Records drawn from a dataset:
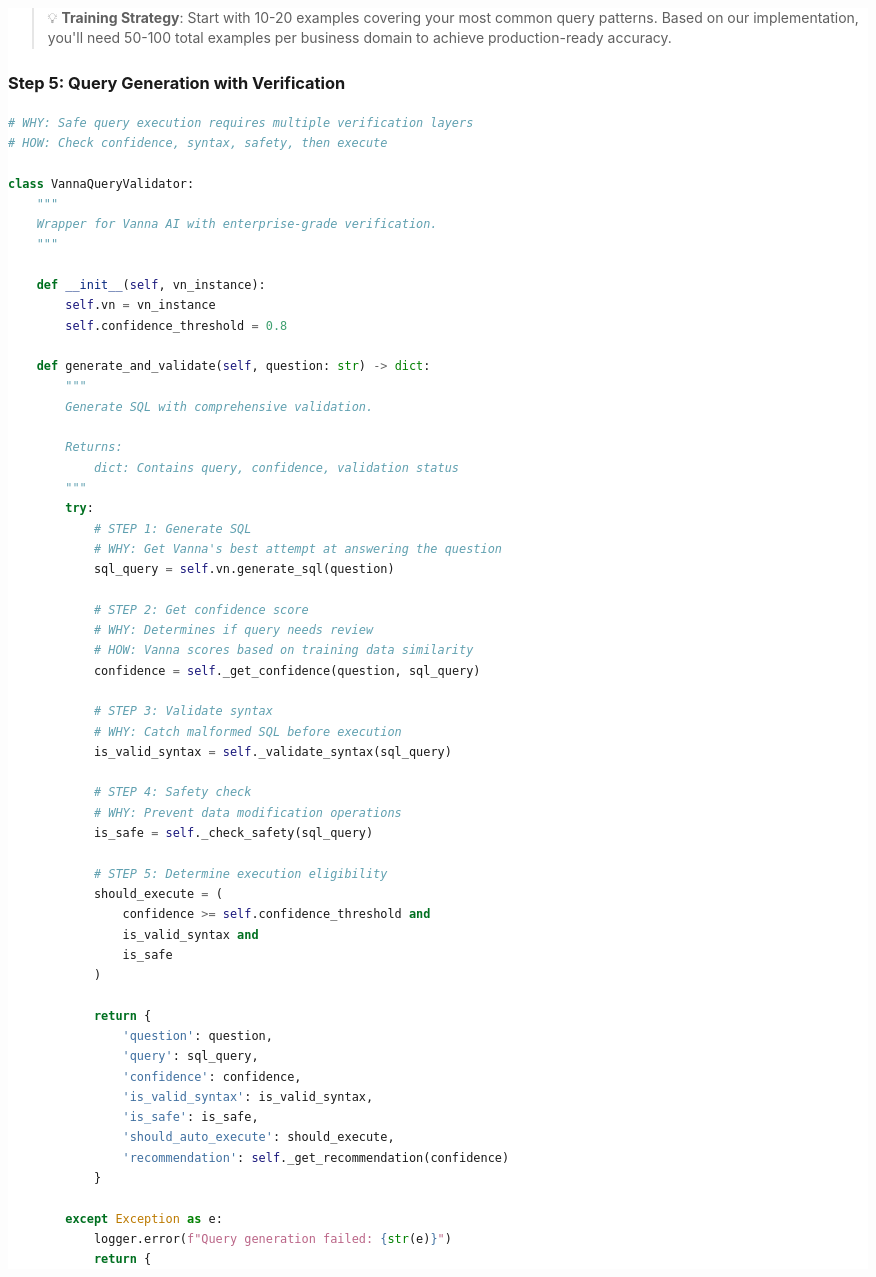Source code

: > 💡 **Training Strategy**: Start with 10-20 examples covering your most common query patterns. Based on our implementation, you'll need 50-100 total examples per business domain to achieve production-ready accuracy.

### Step 5: Query Generation with Verification

```python
# WHY: Safe query execution requires multiple verification layers
# HOW: Check confidence, syntax, safety, then execute

class VannaQueryValidator:
    """
    Wrapper for Vanna AI with enterprise-grade verification.
    """

    def __init__(self, vn_instance):
        self.vn = vn_instance
        self.confidence_threshold = 0.8

    def generate_and_validate(self, question: str) -> dict:
        """
        Generate SQL with comprehensive validation.

        Returns:
            dict: Contains query, confidence, validation status
        """
        try:
            # STEP 1: Generate SQL
            # WHY: Get Vanna's best attempt at answering the question
            sql_query = self.vn.generate_sql(question)

            # STEP 2: Get confidence score
            # WHY: Determines if query needs review
            # HOW: Vanna scores based on training data similarity
            confidence = self._get_confidence(question, sql_query)

            # STEP 3: Validate syntax
            # WHY: Catch malformed SQL before execution
            is_valid_syntax = self._validate_syntax(sql_query)

            # STEP 4: Safety check
            # WHY: Prevent data modification operations
            is_safe = self._check_safety(sql_query)

            # STEP 5: Determine execution eligibility
            should_execute = (
                confidence >= self.confidence_threshold and
                is_valid_syntax and
                is_safe
            )

            return {
                'question': question,
                'query': sql_query,
                'confidence': confidence,
                'is_valid_syntax': is_valid_syntax,
                'is_safe': is_safe,
                'should_auto_execute': should_execute,
                'recommendation': self._get_recommendation(confidence)
            }

        except Exception as e:
            logger.error(f"Query generation failed: {str(e)}")
            return {
```
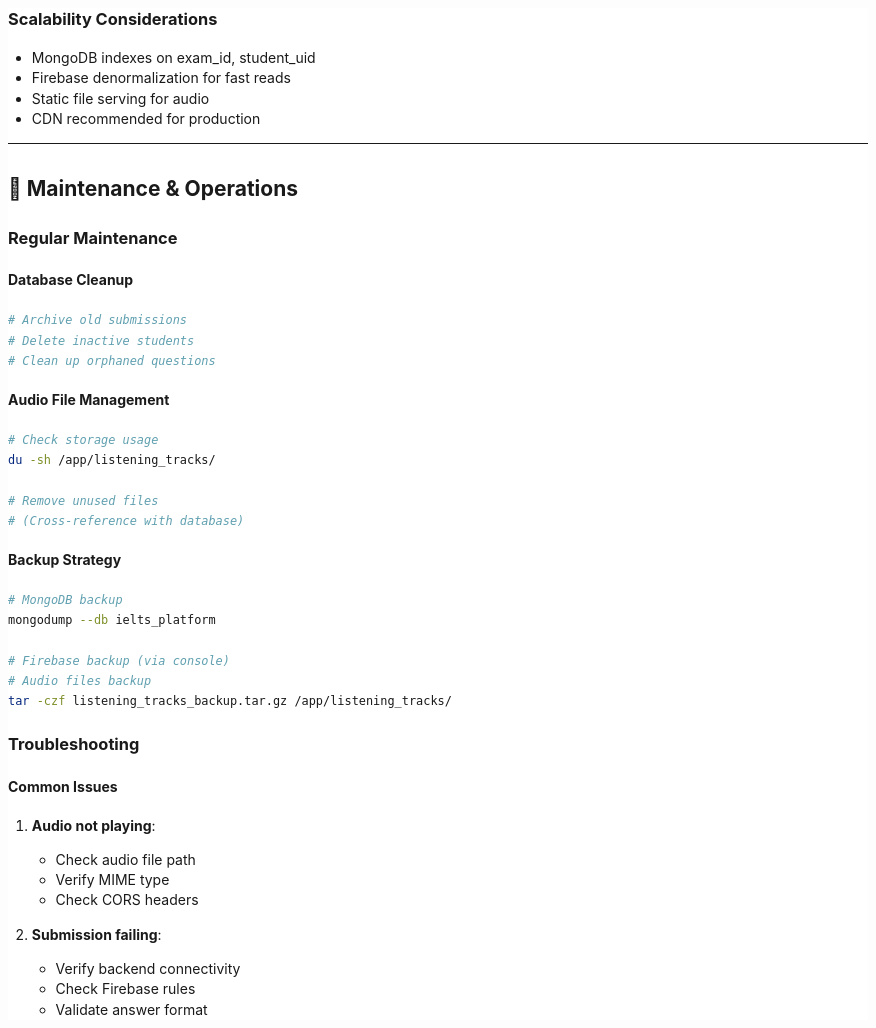 ### Scalability Considerations
- MongoDB indexes on exam_id, student_uid
- Firebase denormalization for fast reads
- Static file serving for audio
- CDN recommended for production

---

## 🔧 Maintenance & Operations

### Regular Maintenance

#### Database Cleanup
```bash
# Archive old submissions
# Delete inactive students
# Clean up orphaned questions
```

#### Audio File Management
```bash
# Check storage usage
du -sh /app/listening_tracks/

# Remove unused files
# (Cross-reference with database)
```

#### Backup Strategy
```bash
# MongoDB backup
mongodump --db ielts_platform

# Firebase backup (via console)
# Audio files backup
tar -czf listening_tracks_backup.tar.gz /app/listening_tracks/
```

### Troubleshooting

#### Common Issues

1. **Audio not playing**:
   - Check audio file path
   - Verify MIME type
   - Check CORS headers

2. **Submission failing**:
   - Verify backend connectivity
   - Check Firebase rules
   - Validate answer format
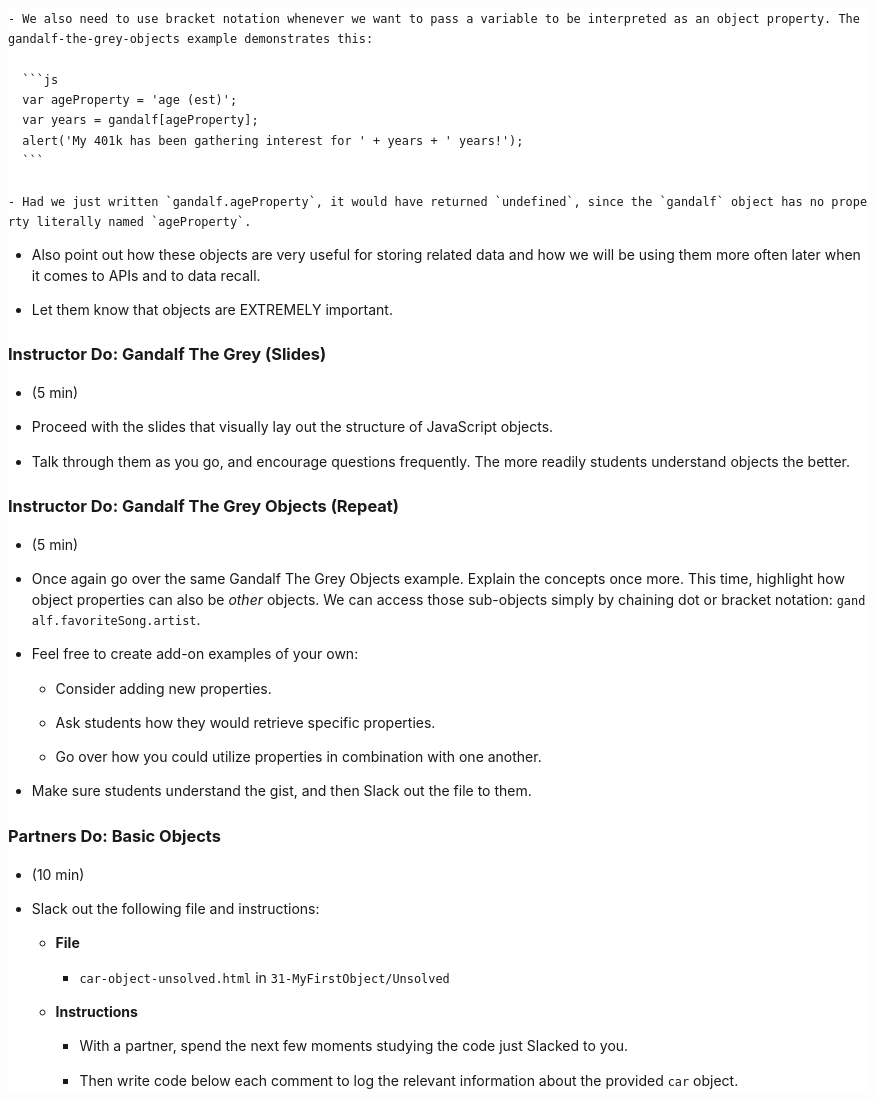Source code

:     - We also need to use bracket notation whenever we want to pass a variable to be interpreted as an object property. The gandalf-the-grey-objects example demonstrates this:

      ```js
      var ageProperty = 'age (est)';
      var years = gandalf[ageProperty];
      alert('My 401k has been gathering interest for ' + years + ' years!');
      ```

    - Had we just written `gandalf.ageProperty`, it would have returned `undefined`, since the `gandalf` object has no property literally named `ageProperty`.

  - Also point out how these objects are very useful for storing related data and how we will be using them more often later when it comes to APIs and to data recall.

  - Let them know that objects are EXTREMELY important.

### Instructor Do: Gandalf The Grey (Slides)

 - (5 min)

- Proceed with the slides that visually lay out the structure of JavaScript objects.

- Talk through them as you go, and encourage questions frequently. The more readily students understand objects the better.

### Instructor Do: Gandalf The Grey Objects (Repeat)

 - (5 min)

- Once again go over the same Gandalf The Grey Objects example. Explain the concepts once more. This time, highlight how object properties can also be _other_ objects. We can access those sub-objects simply by chaining dot or bracket notation: `gandalf.favoriteSong.artist`.

- Feel free to create add-on examples of your own:

  - Consider adding new properties.

  - Ask students how they would retrieve specific properties.

  - Go over how you could utilize properties in combination with one another.

- Make sure students understand the gist, and then Slack out the file to them.

### Partners Do: Basic Objects

 - (10 min)

- Slack out the following file and instructions:

  - **File**

    - `car-object-unsolved.html` in `31-MyFirstObject/Unsolved`

  - **Instructions**

    - With a partner, spend the next few moments studying the code just Slacked to you.

    - Then write code below each comment to log the relevant information about the provided `car` object.
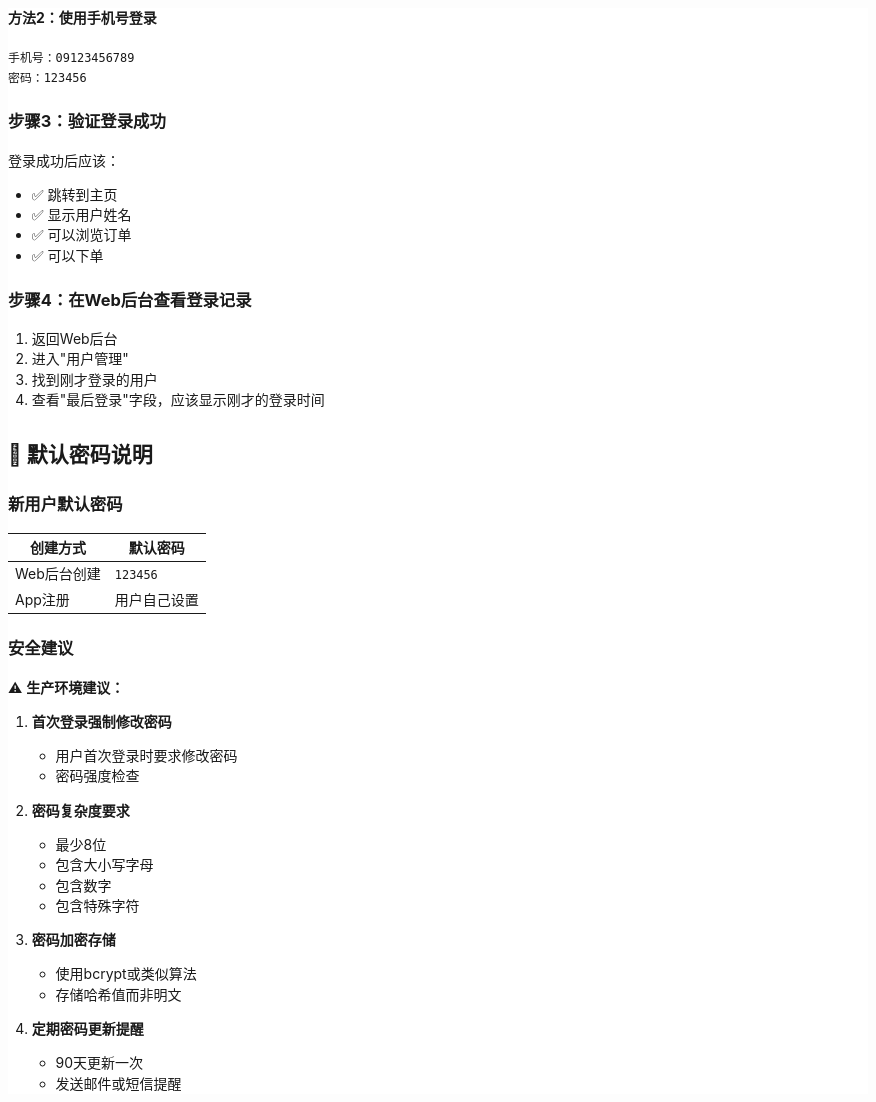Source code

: #### 方法2：使用手机号登录
```
手机号：09123456789
密码：123456
```

### 步骤3：验证登录成功

登录成功后应该：
- ✅ 跳转到主页
- ✅ 显示用户姓名
- ✅ 可以浏览订单
- ✅ 可以下单

### 步骤4：在Web后台查看登录记录

1. 返回Web后台
2. 进入"用户管理"
3. 找到刚才登录的用户
4. 查看"最后登录"字段，应该显示刚才的登录时间

## 🔐 默认密码说明

### 新用户默认密码

| 创建方式 | 默认密码 |
|---------|---------|
| Web后台创建 | `123456` |
| App注册 | 用户自己设置 |

### 安全建议

⚠️ **生产环境建议：**

1. **首次登录强制修改密码**
   - 用户首次登录时要求修改密码
   - 密码强度检查

2. **密码复杂度要求**
   - 最少8位
   - 包含大小写字母
   - 包含数字
   - 包含特殊字符

3. **密码加密存储**
   - 使用bcrypt或类似算法
   - 存储哈希值而非明文

4. **定期密码更新提醒**
   - 90天更新一次
   - 发送邮件或短信提醒
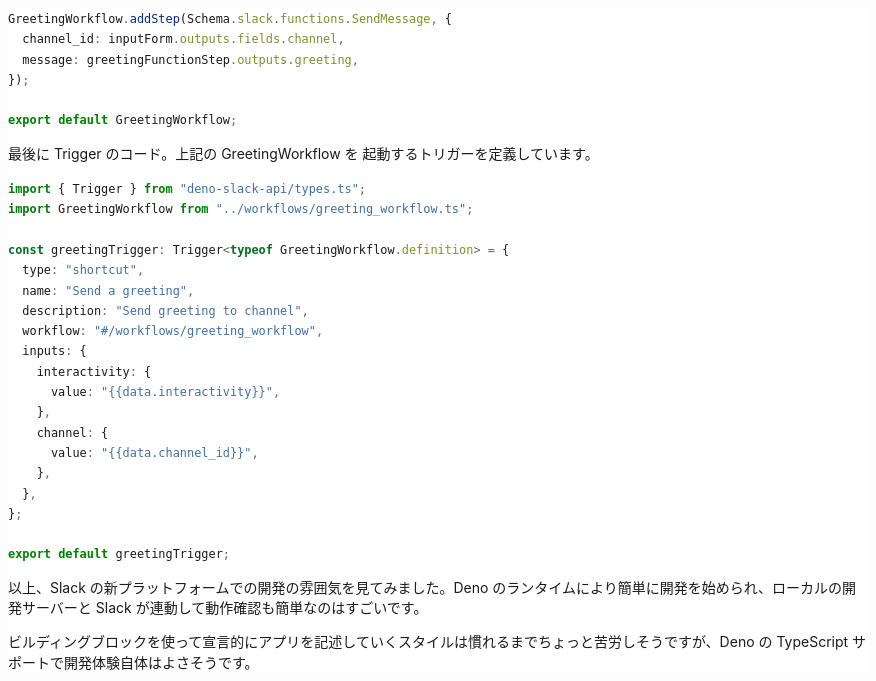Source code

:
 ```typescript
GreetingWorkflow.addStep(Schema.slack.functions.SendMessage, {
  channel_id: inputForm.outputs.fields.channel,
  message: greetingFunctionStep.outputs.greeting,
});

export default GreetingWorkflow;
```

最後に Trigger のコード。上記の GreetingWorkflow を 起動するトリガーを定義しています。

```typescript
import { Trigger } from "deno-slack-api/types.ts";
import GreetingWorkflow from "../workflows/greeting_workflow.ts";

const greetingTrigger: Trigger<typeof GreetingWorkflow.definition> = {
  type: "shortcut",
  name: "Send a greeting",
  description: "Send greeting to channel",
  workflow: "#/workflows/greeting_workflow",
  inputs: {
    interactivity: {
      value: "{{data.interactivity}}",
    },
    channel: {
      value: "{{data.channel_id}}",
    },
  },
};

export default greetingTrigger;
```

以上、Slack の新プラットフォームでの開発の雰囲気を見てみました。Deno のランタイムにより簡単に開発を始められ、ローカルの開発サーバーと Slack が連動して動作確認も簡単なのはすごいです。

ビルディングブロックを使って宣言的にアプリを記述していくスタイルは慣れるまでちょっと苦労しそうですが、Deno の TypeScript サポートで開発体験自体はよさそうです。
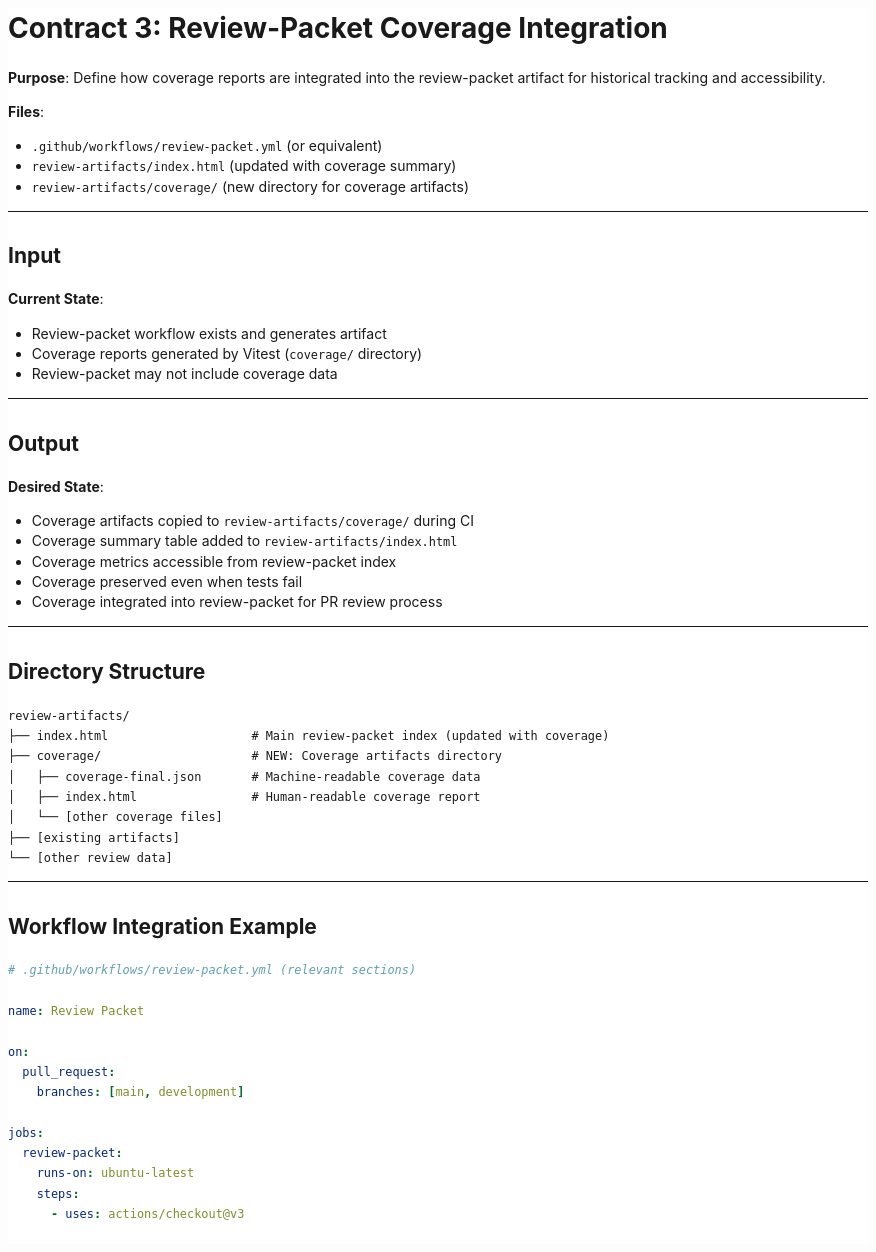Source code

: # Contract 3: Review-Packet Coverage Integration

**Purpose**: Define how coverage reports are integrated into the review-packet artifact for historical tracking and accessibility.

**Files**:
- `.github/workflows/review-packet.yml` (or equivalent)
- `review-artifacts/index.html` (updated with coverage summary)
- `review-artifacts/coverage/` (new directory for coverage artifacts)

---

## Input

**Current State**:
- Review-packet workflow exists and generates artifact
- Coverage reports generated by Vitest (`coverage/` directory)
- Review-packet may not include coverage data

---

## Output

**Desired State**:
- Coverage artifacts copied to `review-artifacts/coverage/` during CI
- Coverage summary table added to `review-artifacts/index.html`
- Coverage metrics accessible from review-packet index
- Coverage preserved even when tests fail
- Coverage integrated into review-packet for PR review process

---

## Directory Structure

```
review-artifacts/
├── index.html                    # Main review-packet index (updated with coverage)
├── coverage/                     # NEW: Coverage artifacts directory
│   ├── coverage-final.json       # Machine-readable coverage data
│   ├── index.html                # Human-readable coverage report
│   └── [other coverage files]
├── [existing artifacts]
└── [other review data]
```

---

## Workflow Integration Example

```yaml
# .github/workflows/review-packet.yml (relevant sections)

name: Review Packet

on:
  pull_request:
    branches: [main, development]

jobs:
  review-packet:
    runs-on: ubuntu-latest
    steps:
      - uses: actions/checkout@v3
      
```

* [WHAT THE TASK ASKS]: Lines in the records above that contain the word "years" need to be counted; the reply is that number and nothing else.

* [TASK OUTPUT]: 2